Three: cohort flips during liquidations. A sharp price move triggers a liquidation cascade. Forced closes drop OI; opportunistic openers at the lows add it back. Twenty minutes later the OI number is roughly where it started — but the composition of who owns the open positions has rotated entirely. Anyone reading the chart who did not watch the tape during the cascade walks away thinking "no real change" when in fact the entire book just turned over.
The common thread: the dashboard cares about the level, the level can be quiet while the composition is loud, and the composition is where the next move comes from.
How to use OI without getting embarrassed.
There are three rules we follow inside actual strategy files, and we recommend them whether or not you ever run one of those files through Engine.
Use ΔOI, not OI. Levels are dirty for the structural reasons above. Deltas — change over a fixed window — are cleaner. The window matters: 30 minutes is good for short-horizon reads, 4 hours is good for regime reads. Anything longer than a day is mostly noise on a venue with active vault rotation.

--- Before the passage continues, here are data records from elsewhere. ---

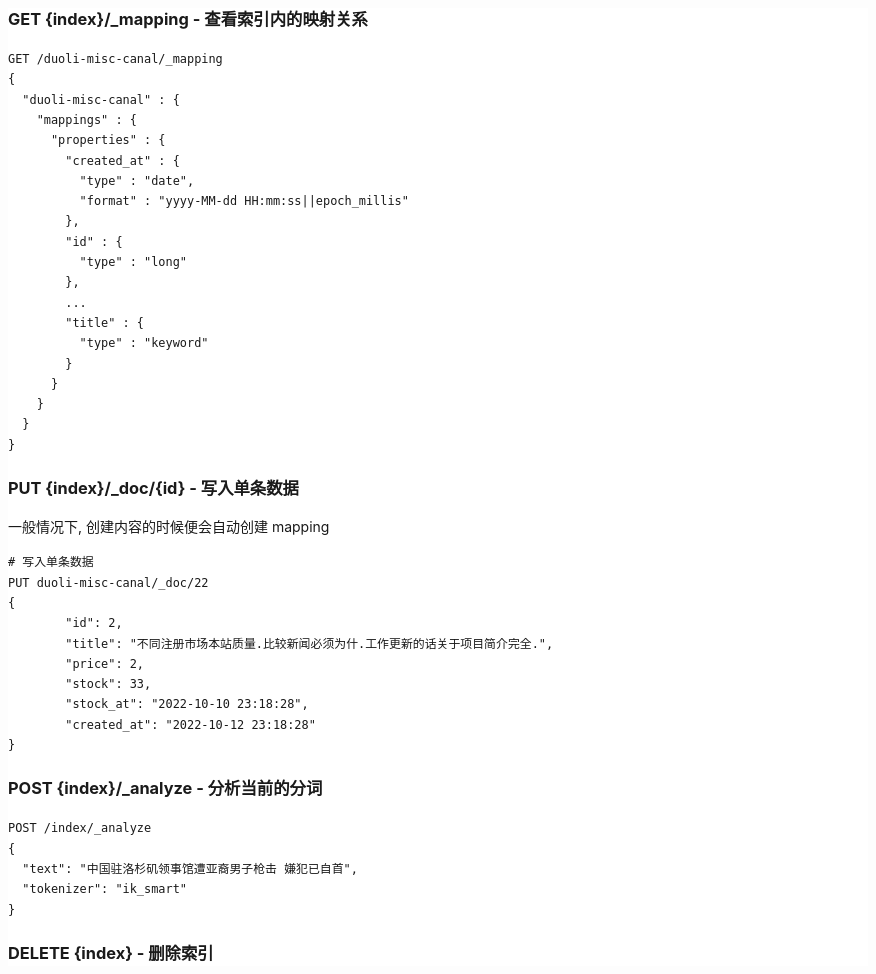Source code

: ### GET {index}/_mapping - 查看索引内的映射关系

```
GET /duoli-misc-canal/_mapping
{
  "duoli-misc-canal" : {
    "mappings" : {
      "properties" : {
        "created_at" : {
          "type" : "date",
          "format" : "yyyy-MM-dd HH:mm:ss||epoch_millis"
        },
        "id" : {
          "type" : "long"
        },
        ...
        "title" : {
          "type" : "keyword"
        }
      }
    }
  }
}
```

### PUT {index}/_doc/{id} - 写入单条数据

一般情况下, 创建内容的时候便会自动创建 mapping

```
# 写入单条数据
PUT duoli-misc-canal/_doc/22
{
		"id": 2,
		"title": "不同注册市场本站质量.比较新闻必须为什.工作更新的话关于项目简介完全.",
		"price": 2,
		"stock": 33,
		"stock_at": "2022-10-10 23:18:28",
		"created_at": "2022-10-12 23:18:28"
}
```

### POST {index}/_analyze - 分析当前的分词

```
POST /index/_analyze
{
  "text": "中国驻洛杉矶领事馆遭亚裔男子枪击 嫌犯已自首",
  "tokenizer": "ik_smart"
}
```

### DELETE {index} - 删除索引
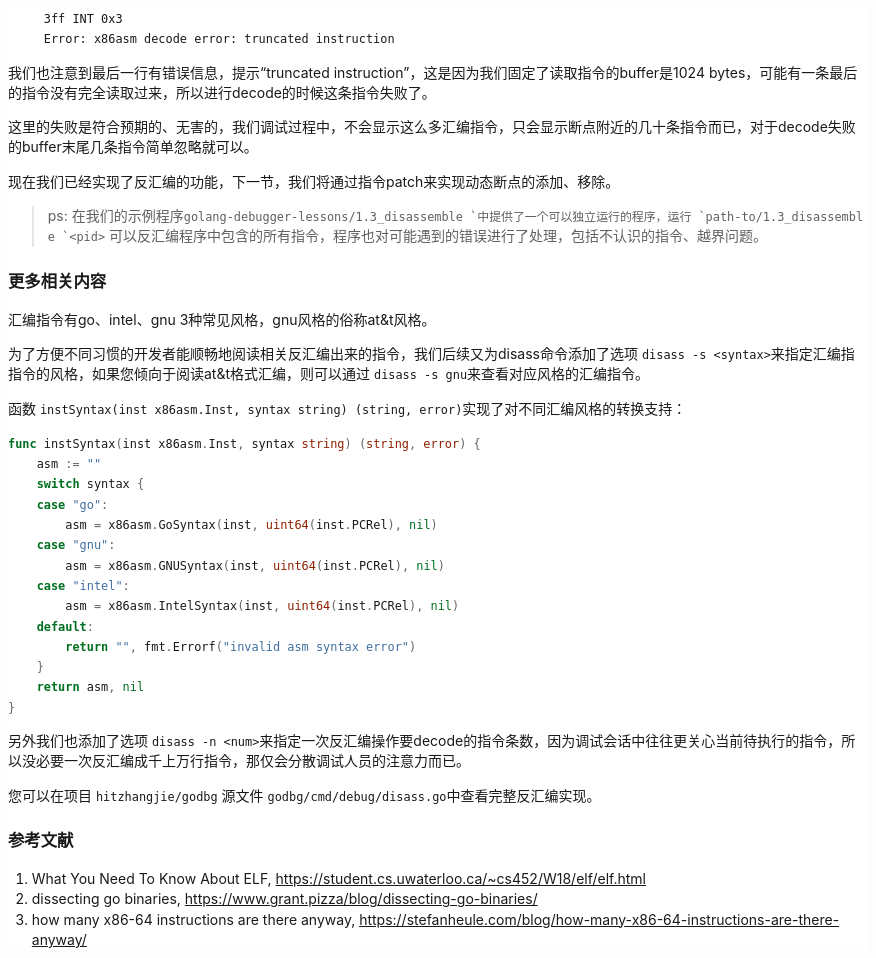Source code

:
 ```bash
     3ff INT 0x3
     Error: x86asm decode error: truncated instruction
```

我们也注意到最后一行有错误信息，提示“truncated instruction”，这是因为我们固定了读取指令的buffer是1024 bytes，可能有一条最后的指令没有完全读取过来，所以进行decode的时候这条指令失败了。

这里的失败是符合预期的、无害的，我们调试过程中，不会显示这么多汇编指令，只会显示断点附近的几十条指令而已，对于decode失败的buffer末尾几条指令简单忽略就可以。

现在我们已经实现了反汇编的功能，下一节，我们将通过指令patch来实现动态断点的添加、移除。

> ps: 在我们的示例程序``golang-debugger-lessons/1.3_disassemble `中提供了一个可以独立运行的程序，运行 `path-to/1.3_disassemble `<pid>`` 可以反汇编程序中包含的所有指令，程序也对可能遇到的错误进行了处理，包括不认识的指令、越界问题。

### 更多相关内容

汇编指令有go、intel、gnu 3种常见风格，gnu风格的俗称at&t风格。

为了方便不同习惯的开发者能顺畅地阅读相关反汇编出来的指令，我们后续又为disass命令添加了选项 `disass -s <syntax>`来指定汇编指指令的风格，如果您倾向于阅读at&t格式汇编，则可以通过 `disass -s gnu`来查看对应风格的汇编指令。

函数 `instSyntax(inst x86asm.Inst, syntax string) (string, error)`实现了对不同汇编风格的转换支持：

```go
func instSyntax(inst x86asm.Inst, syntax string) (string, error) {
	asm := ""
	switch syntax {
	case "go":
		asm = x86asm.GoSyntax(inst, uint64(inst.PCRel), nil)
	case "gnu":
		asm = x86asm.GNUSyntax(inst, uint64(inst.PCRel), nil)
	case "intel":
		asm = x86asm.IntelSyntax(inst, uint64(inst.PCRel), nil)
	default:
		return "", fmt.Errorf("invalid asm syntax error")
	}
	return asm, nil
}
```

另外我们也添加了选项 `disass -n <num>`来指定一次反汇编操作要decode的指令条数，因为调试会话中往往更关心当前待执行的指令，所以没必要一次反汇编成千上万行指令，那仅会分散调试人员的注意力而已。

您可以在项目 `hitzhangjie/godbg` 源文件 `godbg/cmd/debug/disass.go`中查看完整反汇编实现。

### 参考文献

1. What You Need To Know About ELF, https://student.cs.uwaterloo.ca/~cs452/W18/elf/elf.html
2. dissecting go binaries, https://www.grant.pizza/blog/dissecting-go-binaries/
3. how many x86-64 instructions are there anyway, https://stefanheule.com/blog/how-many-x86-64-instructions-are-there-anyway/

Always require a second signal. OI never trades a position by itself in any strategy file we ship. It is a confirmation rule, always combined with funding sign and slope, sometimes with the top-trader ratio if you have access to one. The Funding Harvester strategy we walked through in a prior post does exactly this. The signal section reads:
## Signals
- funding_rate < -0.012% over 2 epochs
- Confirm with OI delta > +$1M in last 30m
The funding rule fires the candidate. The OI rule decides whether to actually take it. Either rule alone is too noisy; together they catch the configurations we care about and skip the noise. If you flip either one off in a backtest, the win rate barely moves but the average loss balloons — the kind of result that tells you the second signal was buying you risk reduction, not signal strength.
Audit your own signal on the decision log. This is the Engine-specific part of the recommendation. When the agent acts (or skips) on an OI rule, it writes the read into the decision log. You can scroll back to any timestamp and see the OI delta the agent used, the rule that fired, and the trade that followed. If you are using OI as a signal and cannot produce that audit trail, you have no way to know whether the signal is helping you or quietly hurting you. The point of writing the strategy as a file is not aesthetics; the file is what the audit checks against.
A useful number, not a strategy.
OI is a confirming signal, never a leading one. Treated as a leading signal it produces the worst class of error in systematic trading: a read that feels like evidence but is actually structural noise. Treated as a confirmation — paired with funding, used as a delta over a windowed interval, and exposed in the decision log so you can grade it after the fact — it earns a place in the rule stack.
The traders who get embarrassed by OI on Hyperliquid are the ones who treat the dashboard as oracular. The traders who use it well are the ones who treat it as one of four numbers they cross-check before acting, and who write down — in a file the agent reads — exactly which combination is allowed to fire. That is the whole technique. There is no clever read of OI hidden under the obvious one. There is just the discipline of using it where it actually adds information and ignoring it where it does not.